A living will in Alaska is a legal document that allows you to outline your preferences for medical treatment if you cannot make decisions for yourself. This is part of what is known as an advance directive. The primary purpose of a living will form is to provide instructions regarding life-sustaining treatments if you are terminally ill or in a persistent vegetative state.
You can specify whether you want treatments that prolong life, such as mechanical ventilation, feeding tubes, or resuscitation if you are in a condition with no expected recovery. You can also include desires for pain relief and other palliative care.
The Alaska living will form is accompanied by a durable power of attorney for health care. This document allows you to designate an agent to make health care decisions on your behalf if you are unable to do so.
Alaska Statutes Section 13.52.010 details the legal requirements for executing a living will. The living will must be signed by the declarant or another individual on the declarant’s behalf if the declarant is physically unable to sign it in the presence of two competent witnesses. These witnesses must be at least 18 years old. Witnesses to a living will in Alaska must not be:
According to Alaska Statutes Section 13.52.050, the declarant can revoke a living will at any time without regard to their mental or physical condition. The revocation can be done in any manner by which the declarant can communicate intent to revoke, whether by verbal statement, physical destruction of the document, or writing.
Once properly signed and witnessed, a living will becomes a legally binding document. Health care providers and facilities must follow the instructions in a living will as long as they have been informed of its existence and presented with it.
Document Name | Alaska Living Will Form |
State Form Name | Alaska Advance Health Care Directive |
Signing Requirements | Two Witnesses or Notary Public |
Validity Requirements | Alaska Statutes Section 13.52.010 |
Powers Limitation | Not specified in general statute; can be outlined in the document |
State Laws: Alaska Statutes, Title 13, Chapter 52 |
Filling out the Alaska Advance Health Care Directive enables you to designate a person to make medical decisions on your behalf and to specify your health care preferences. Below, you’ll find the steps to fill out this form correctly.
1. Designation of Agent
Begin by appointing your primary health care agent. Enter the full name, address, and telephone number of the individual you trust to make health care decisions on your behalf. This person will act according to your wishes and in your best interest when you cannot make decisions yourself.
2. Alternate Agents
It’s wise to designate alternate agents if your primary agent is unable or unwilling to serve. Provide the names, addresses, and telephone contacts for your first and, if necessary, second alternate agents. This part ensures there is no gap in representation for your health care decisions.
3. Agent’s Authority
Specify the extent of the authority you grant to your agent. You can allow them full authority to handle all health care decisions or restrict their powers to certain decisions. Clearly outline any limitations in the space provided. This section ensures that your health care is managed as you wish.
4. Effective Date of Agent’s Authority
Indicate when your agent’s authority should commence.

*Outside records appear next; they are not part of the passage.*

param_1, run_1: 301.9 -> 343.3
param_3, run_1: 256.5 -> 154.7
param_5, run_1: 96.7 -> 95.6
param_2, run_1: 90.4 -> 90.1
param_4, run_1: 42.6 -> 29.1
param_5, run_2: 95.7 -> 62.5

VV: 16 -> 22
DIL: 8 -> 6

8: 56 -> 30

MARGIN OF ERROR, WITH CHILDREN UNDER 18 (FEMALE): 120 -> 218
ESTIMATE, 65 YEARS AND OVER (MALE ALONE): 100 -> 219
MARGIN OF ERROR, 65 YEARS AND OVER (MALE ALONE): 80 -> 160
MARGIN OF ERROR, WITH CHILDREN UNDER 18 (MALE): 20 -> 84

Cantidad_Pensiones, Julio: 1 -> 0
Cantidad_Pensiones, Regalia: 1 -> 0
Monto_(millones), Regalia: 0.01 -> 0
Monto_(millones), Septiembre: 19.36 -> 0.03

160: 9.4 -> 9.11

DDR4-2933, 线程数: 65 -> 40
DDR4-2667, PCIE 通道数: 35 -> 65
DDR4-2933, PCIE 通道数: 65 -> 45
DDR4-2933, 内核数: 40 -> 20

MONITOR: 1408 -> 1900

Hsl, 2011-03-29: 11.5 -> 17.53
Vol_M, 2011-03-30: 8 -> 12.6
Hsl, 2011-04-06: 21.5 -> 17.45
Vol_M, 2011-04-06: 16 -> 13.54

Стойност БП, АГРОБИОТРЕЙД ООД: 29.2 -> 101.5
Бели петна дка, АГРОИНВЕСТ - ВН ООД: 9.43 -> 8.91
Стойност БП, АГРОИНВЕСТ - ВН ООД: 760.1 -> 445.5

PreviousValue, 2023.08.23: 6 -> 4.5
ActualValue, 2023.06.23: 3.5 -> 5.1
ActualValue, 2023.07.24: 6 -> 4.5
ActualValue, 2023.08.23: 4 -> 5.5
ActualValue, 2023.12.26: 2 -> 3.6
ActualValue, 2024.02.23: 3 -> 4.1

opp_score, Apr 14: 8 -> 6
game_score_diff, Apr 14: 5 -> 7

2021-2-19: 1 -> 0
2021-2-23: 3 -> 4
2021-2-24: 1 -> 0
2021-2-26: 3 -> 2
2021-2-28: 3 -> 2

Typically, this authority becomes effective when a physician determines that you are unable to make your own health care decisions. However, you can allow it to take effect immediately by checking the appropriate box.
5. Agent’s Obligation
Clarify that your agent must act according to the instructions outlined in the directive and consider your best interests when making decisions. This part includes considering your values and the medical implications of treatments.
6. Nomination of Guardian
If a court needs to appoint a guardian for you, nominate your health care agent or one of your alternates for this role. This ensures that someone familiar with your preferences and who has your trust can oversee your well-being.
7. Health Care Instructions
Detail your wishes regarding various health care treatments, including end-of-life decisions and pain management. This section is crucial for directing your care according to your values and can include directives about artificial nutrition, resuscitation, and other treatments.
8. Anatomical Gift At Death
If you wish to make an anatomical gift after death, specify the organs and tissues you want to donate. You can choose to donate any needed organs or specify particular ones for donation purposes like transplant, research, or education.
9. Mental Health Treatment Decisions
If applicable, outline your preferences for mental health treatments, including psychotropic medications and electroconvulsive therapy. This section is only followed if you cannot make these decisions yourself.
10. Primary Physician
Designate a primary physician with the principal responsibility for your health care. Provide their name, address, and telephone number. You can also appoint a secondary physician if the primary is unavailable.
11. Signature and Witnessing
After completing the form, sign and date it in the presence of two qualified witnesses or a notary public. The witnesses must meet specific requirements, such as not being related to you or financially interested in your estate. This legal witnessing ensures that your directive is recognized and enforceable.